Berdasarkan cerita
rakyat pada sekitar awal abad 17 M, tersebutlah tiga orang pengelana yang
masing-masing bernama Kyai Kolodete, Kyai Karim dan Kyai Walik, mulai merintis
suatu pemukiman di daerah Wonosobo, Kyai Kolodete berada di Dataran Tinggi
Dieng, Kyai Karim berada di daerah Kalibeber dan Kyai Walik berada di sekitar
Kota Wonosobo sekarang ini, dan sejak saat itu daerah ini mulai berkembang dan
ketiga tokoh tersebut dianggap sebagai cikal bakal dari masyarakat Wonosobo. Pada
masa Kerajaan Mataram, letak pemerintahan berada di Desa Selomanik sebagai
kepala pemerintahannya adalah Ki Tumenggung Kartowaseso dan Ki Butowereng
sebagai patihnya. Seperempat abad dari wafatnya Tumenggung Kartosuwiryo
tersebut, pusat pemerintahan beralih ke Desa Pecekelan (Kalilusi) sebagai
Kepala pemerintahannya adalah Ki Tumenggung Wiroduto, selang beberapa saat
pusat pemerintahannya berpindah dari Kalilusi ke daerah Ledok Selomerto.

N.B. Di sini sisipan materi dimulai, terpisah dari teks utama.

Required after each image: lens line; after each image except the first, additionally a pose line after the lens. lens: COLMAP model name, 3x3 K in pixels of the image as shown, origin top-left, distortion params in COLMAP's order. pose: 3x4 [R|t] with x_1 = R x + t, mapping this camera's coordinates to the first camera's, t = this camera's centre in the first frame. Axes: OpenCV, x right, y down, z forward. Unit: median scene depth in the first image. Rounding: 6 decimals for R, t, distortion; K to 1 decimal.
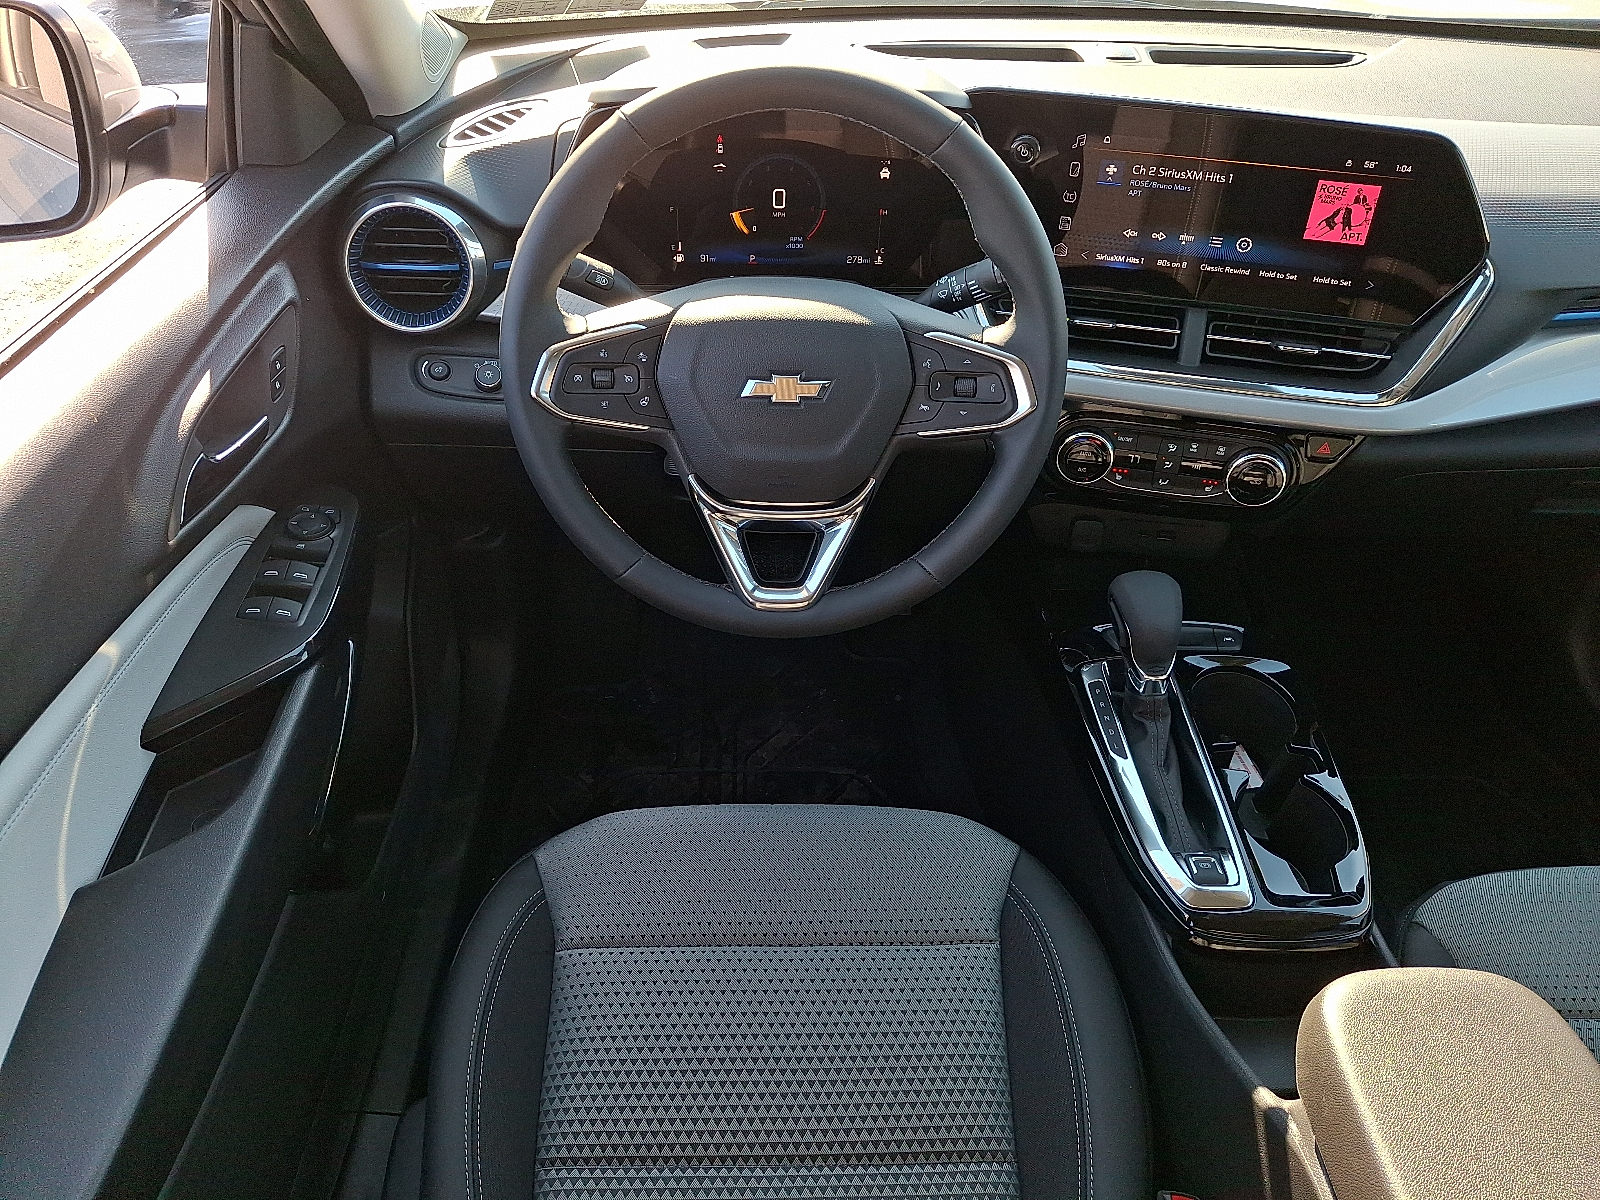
lens RADIAL K [[1169.8, 0, 800.0], [0, 1169.8, 600.0], [0, 0, 1]] dist [0.116257, -0.285479]
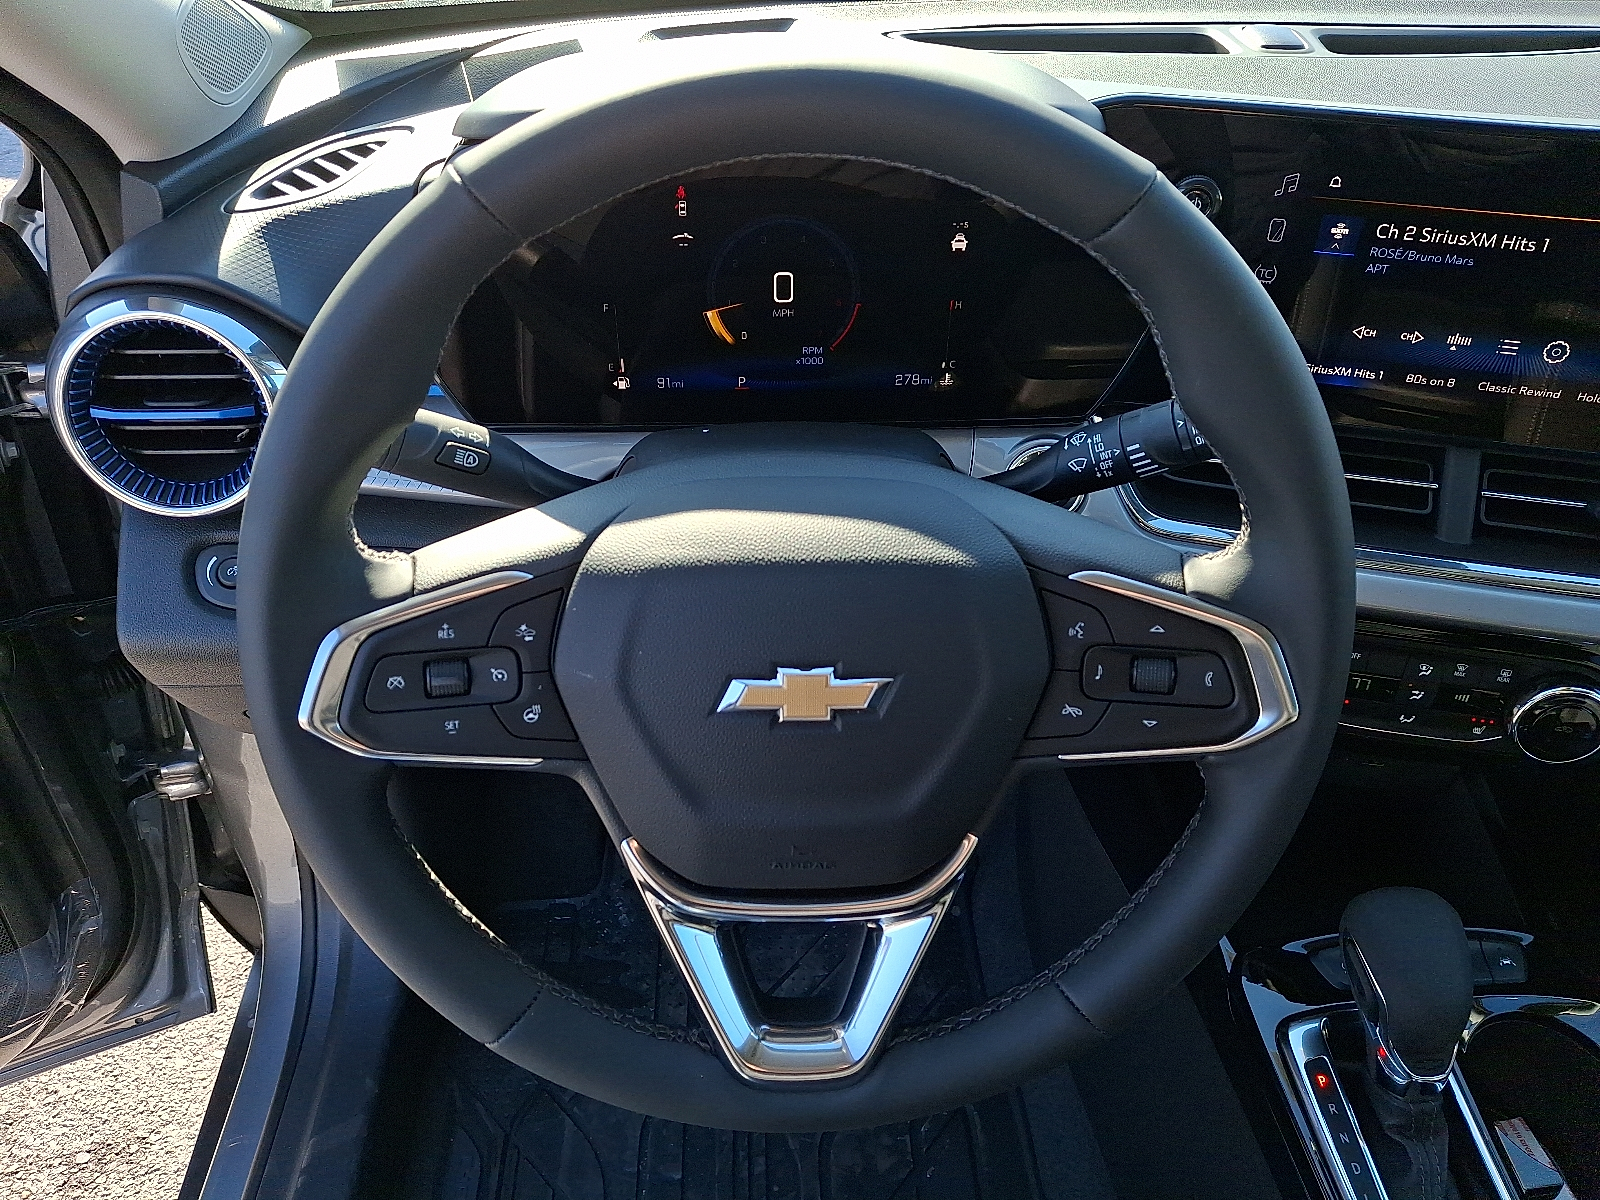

Tidak lama setelah wafatnya Ki
Wiroduto salah seorang cucu dari Kyai Karim yang bernama Ki Singowedono yang
atas jasa dan pengabdiannya kepada keraton Mataram, memperoleh penghargaan
berupa daerah kekuasaan di Selomerto dan bergelar Tumenggung Jogonegoro, dengan
pusat pemerintahannya berada di Ledok (sekarang desa Plobangan) Kecamatan
Selomerto, kemudian setelah wafat Tumenggung Jogonegoro dimakamkan di desa
Pakuncen. Memasuki awal abad ke 17 M ini pula Agama Islam sudah mulai berkembang
luas di daerah Wonosobo. Seorang tokoh penyebar Agama Islam yang sangat dikenal
pada masa itu adalah Kyai Asmarasufi. Beliau adalah menantu dari Kyai Wiroduto.
Kyai
Asmarasufi yang mendirikan masjid di Dukuh bendosari (saparuan) yang dipercaya
sebagai cikal bakal berkembangnya agama Islam dan lahirnya tokoh-tokoh Islam di
Wonosobo dan sekitarnya., seperti Kyia Ali Bendosari, Kyai Syukur Sholeh, Kyai
Mansur Krakal, Kyai Abdulfatah Tegalgot, Kyai Soleh Pencil, Kyai As’ari, Kyai
Abdul Fakih, Kyai Matuha, dan Kyai Hasbullah. Selanjutnya pada masa perang
Diponegoro (1825 – 1830), Wonosobo merupakan salah satu basis pertahanan
pasukan pendukung Diponegoro. Beberapa tokoh penting yang mendukung perjuangan
Diponegoro antara lain, Imam Musbach atau kemudian dikenal Tumenggung
Kartosinuwun, Mas Lurah atau Tumenggung Mangkunegaran, Gajah Permodo dan Ki
Muhammad Ngarpah. Dalam berbagai pertempuran melawan Belanda, Kyai Muhamad
Ngarpah banyak berhasil memperoleh kemenangan.
Dari semua pertempuran tersebut yang memiliki
nilai heroik paling tinggi adalah pertempuran di Legorok (sekarang wilayah
Yogyakarta) pada tanggal 24 Juli 1825, karena keberhasilannya yang luar biasa
Pangeran Diponegoro memberi gelar Kyai Muhamad Ngarpah dengan sebutan
Tumenggung Setjonegoro dan diangkat sebagai penguasa Ledok. Eksistensi
kekuasaan Setjonegoro di daerah Ledok ini dapat dilihat lebih jauh dari
berbagai sumber termasuk laporan Belanda yang dibuat setelah perang Diponegoro
selesai. Disebutlah pula Setjonegoro adalah Bupati yang memindahkan pusat
kekuasan dari Selomerto ke kawasan Kota Wonosobo sekarang ini.